CONSIGNE A: D'après le texte sur le futur collisionneur du CERN, en quelle année l'ONG Noé 21 a-t-elle été fondée ?
CONSIGNE B: Recopiez fidèlement le passage du texte sur le futur collisionneur du CERN qui va de "Le Centre européen de recherche nucléaire (CERN) connu" jusqu'à "recherche fondamentale ?" inclus.

TEXTE SOURCE:
┌──

Le Centre européen de recherche nucléaire (CERN) connu pour son LHC, le plus grand accélérateur de particules au monde, anneau de 27 km de circonférence sur la frontière franco-suisse, a dans les tuyaux un futur collisionneur encore bien plus gigantesque, le FCC. Or en Haute-Savoie, comme un peu partout sur le territoire, tous les projets plus ou moins grands qui ont un impact sur l’environnement sont désormais passés au crible et surveillés de près. A l’heure de l’urgence climatique absolue, détruire encore du vivant pour des projets industriels, touristiques, commerciaux… est contesté par de plus en plus de monde. Mais qu’en est-il pour un projet relevant de la science et de la recherche fondamentale ?
La salle du huitième étage du Novotel d’Annemasse est pleine à craquer ce mercredi 4 octobre dès 19h30 à l’appel de Noé 21[1], une ONG genevoise fondée en 2003 et spécialisée dans la transition énergétique. Objet du débat qui réunit des expert.es et des élu.es en provenance des deux côtés de la frontière ? Le FCC[2], pour « futur collisionneur circulaire », porté par le Centre européen de recherche nucléaire (CERN) et prévu à l’horizon 2040.

└──

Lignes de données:
┌──

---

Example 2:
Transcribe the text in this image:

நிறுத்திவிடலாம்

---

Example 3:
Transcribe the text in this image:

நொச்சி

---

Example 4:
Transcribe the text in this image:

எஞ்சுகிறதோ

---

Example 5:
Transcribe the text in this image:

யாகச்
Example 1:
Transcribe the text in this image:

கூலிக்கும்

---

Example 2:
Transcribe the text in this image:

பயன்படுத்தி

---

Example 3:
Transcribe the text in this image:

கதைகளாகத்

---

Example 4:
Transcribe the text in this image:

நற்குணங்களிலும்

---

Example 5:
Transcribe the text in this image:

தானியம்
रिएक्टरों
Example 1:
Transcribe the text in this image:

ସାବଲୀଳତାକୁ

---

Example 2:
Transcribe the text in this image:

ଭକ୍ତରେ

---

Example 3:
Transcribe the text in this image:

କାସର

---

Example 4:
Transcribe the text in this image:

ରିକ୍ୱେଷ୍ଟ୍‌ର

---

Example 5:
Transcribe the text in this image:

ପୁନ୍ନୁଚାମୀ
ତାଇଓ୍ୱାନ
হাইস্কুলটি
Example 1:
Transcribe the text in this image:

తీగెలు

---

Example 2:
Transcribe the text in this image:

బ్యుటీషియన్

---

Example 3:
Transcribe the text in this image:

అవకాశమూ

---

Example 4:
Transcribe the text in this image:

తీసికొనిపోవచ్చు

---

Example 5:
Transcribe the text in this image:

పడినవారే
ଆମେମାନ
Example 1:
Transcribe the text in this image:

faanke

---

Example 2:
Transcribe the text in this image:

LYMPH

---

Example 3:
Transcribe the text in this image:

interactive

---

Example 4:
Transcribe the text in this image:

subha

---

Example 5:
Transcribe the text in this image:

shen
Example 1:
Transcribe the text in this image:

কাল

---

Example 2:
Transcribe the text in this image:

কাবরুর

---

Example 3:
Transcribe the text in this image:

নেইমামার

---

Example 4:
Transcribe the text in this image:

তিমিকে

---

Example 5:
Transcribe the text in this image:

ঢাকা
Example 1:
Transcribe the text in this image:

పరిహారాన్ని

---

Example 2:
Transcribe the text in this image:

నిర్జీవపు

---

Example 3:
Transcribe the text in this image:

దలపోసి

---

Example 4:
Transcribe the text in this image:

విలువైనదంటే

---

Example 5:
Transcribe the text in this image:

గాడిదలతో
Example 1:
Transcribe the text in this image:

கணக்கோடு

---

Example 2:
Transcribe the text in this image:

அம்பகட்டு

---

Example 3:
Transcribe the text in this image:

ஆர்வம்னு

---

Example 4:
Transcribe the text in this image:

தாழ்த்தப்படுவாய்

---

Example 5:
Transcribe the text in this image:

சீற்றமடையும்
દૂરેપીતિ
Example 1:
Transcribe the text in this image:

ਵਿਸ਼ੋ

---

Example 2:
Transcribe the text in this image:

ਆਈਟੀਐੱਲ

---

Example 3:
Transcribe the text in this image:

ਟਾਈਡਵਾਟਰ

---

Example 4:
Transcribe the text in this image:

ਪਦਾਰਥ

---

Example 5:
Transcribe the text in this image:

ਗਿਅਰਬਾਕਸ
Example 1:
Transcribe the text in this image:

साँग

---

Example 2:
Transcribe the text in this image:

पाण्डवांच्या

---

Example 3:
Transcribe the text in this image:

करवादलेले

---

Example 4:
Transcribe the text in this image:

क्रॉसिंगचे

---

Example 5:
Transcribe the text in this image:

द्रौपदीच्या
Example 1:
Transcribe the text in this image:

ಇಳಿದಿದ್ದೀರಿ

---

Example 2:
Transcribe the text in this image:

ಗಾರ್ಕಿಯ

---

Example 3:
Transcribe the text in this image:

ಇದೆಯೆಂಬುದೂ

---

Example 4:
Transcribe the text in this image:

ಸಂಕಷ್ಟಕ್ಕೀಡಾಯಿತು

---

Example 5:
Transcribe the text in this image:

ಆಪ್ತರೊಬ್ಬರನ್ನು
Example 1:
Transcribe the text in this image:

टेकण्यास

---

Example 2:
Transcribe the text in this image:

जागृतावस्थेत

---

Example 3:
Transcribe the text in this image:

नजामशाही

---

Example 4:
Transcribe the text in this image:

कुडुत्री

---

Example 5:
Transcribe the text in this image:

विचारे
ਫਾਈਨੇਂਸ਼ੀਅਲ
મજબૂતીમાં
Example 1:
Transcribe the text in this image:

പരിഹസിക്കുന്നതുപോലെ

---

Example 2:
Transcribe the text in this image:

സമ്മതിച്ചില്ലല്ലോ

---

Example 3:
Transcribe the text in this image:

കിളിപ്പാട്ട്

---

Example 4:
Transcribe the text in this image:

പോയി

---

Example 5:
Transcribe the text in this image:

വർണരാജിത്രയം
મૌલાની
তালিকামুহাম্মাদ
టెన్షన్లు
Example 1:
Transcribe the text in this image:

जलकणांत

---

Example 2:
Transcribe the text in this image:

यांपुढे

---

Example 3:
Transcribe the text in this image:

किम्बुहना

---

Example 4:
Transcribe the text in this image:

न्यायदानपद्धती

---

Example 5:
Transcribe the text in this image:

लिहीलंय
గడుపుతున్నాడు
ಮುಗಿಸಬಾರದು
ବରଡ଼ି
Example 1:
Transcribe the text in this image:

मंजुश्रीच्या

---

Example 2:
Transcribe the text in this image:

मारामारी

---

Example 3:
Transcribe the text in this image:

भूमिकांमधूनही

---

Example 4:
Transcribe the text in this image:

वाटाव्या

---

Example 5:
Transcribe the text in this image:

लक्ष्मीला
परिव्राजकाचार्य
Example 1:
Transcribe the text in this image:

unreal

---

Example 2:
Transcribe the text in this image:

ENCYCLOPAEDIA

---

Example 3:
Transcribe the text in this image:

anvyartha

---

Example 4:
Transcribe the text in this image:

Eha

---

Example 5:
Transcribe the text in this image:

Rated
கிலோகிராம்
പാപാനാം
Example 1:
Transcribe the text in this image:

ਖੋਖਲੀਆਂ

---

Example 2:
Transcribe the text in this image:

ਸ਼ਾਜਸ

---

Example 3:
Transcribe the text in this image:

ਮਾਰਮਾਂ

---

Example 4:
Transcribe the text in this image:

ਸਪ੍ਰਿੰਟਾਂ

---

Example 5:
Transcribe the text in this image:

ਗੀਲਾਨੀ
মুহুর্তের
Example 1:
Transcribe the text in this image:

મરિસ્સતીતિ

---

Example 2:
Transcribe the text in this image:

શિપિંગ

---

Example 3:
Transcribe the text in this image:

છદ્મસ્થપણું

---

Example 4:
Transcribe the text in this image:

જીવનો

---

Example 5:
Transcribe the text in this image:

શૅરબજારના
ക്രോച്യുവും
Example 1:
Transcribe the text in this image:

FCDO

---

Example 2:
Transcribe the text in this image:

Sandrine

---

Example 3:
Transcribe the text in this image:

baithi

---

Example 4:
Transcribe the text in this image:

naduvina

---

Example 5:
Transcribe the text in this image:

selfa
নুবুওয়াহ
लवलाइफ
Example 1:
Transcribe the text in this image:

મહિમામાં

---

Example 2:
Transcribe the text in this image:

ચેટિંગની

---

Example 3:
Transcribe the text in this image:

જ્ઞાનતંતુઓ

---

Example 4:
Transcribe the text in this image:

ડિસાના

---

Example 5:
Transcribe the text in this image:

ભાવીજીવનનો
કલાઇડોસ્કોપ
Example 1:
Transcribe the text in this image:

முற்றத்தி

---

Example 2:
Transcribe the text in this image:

└──

RÉPONSE CORRECTE A: En 2003.

RÉPONSE CORRECTE B:
Le Centre européen de recherche nucléaire (CERN) connu pour son LHC, le plus grand accélérateur de particules au monde, anneau de 27 km de circonférence sur la frontière franco-suisse, a dans les tuyaux un futur collisionneur encore bien plus gigantesque, le FCC. Or en Haute-Savoie, comme un peu partout sur le territoire, tous les projets plus ou moins grands qui ont un impact sur l’environnement sont désormais passés au crible et surveillés de près. A l’heure de l’urgence climatique absolue, détruire encore du vivant pour des projets industriels, touristiques, commerciaux… est contesté par de plus en plus de monde. Mais qu’en est-il pour un projet relevant de la science et de la recherche fondamentale ?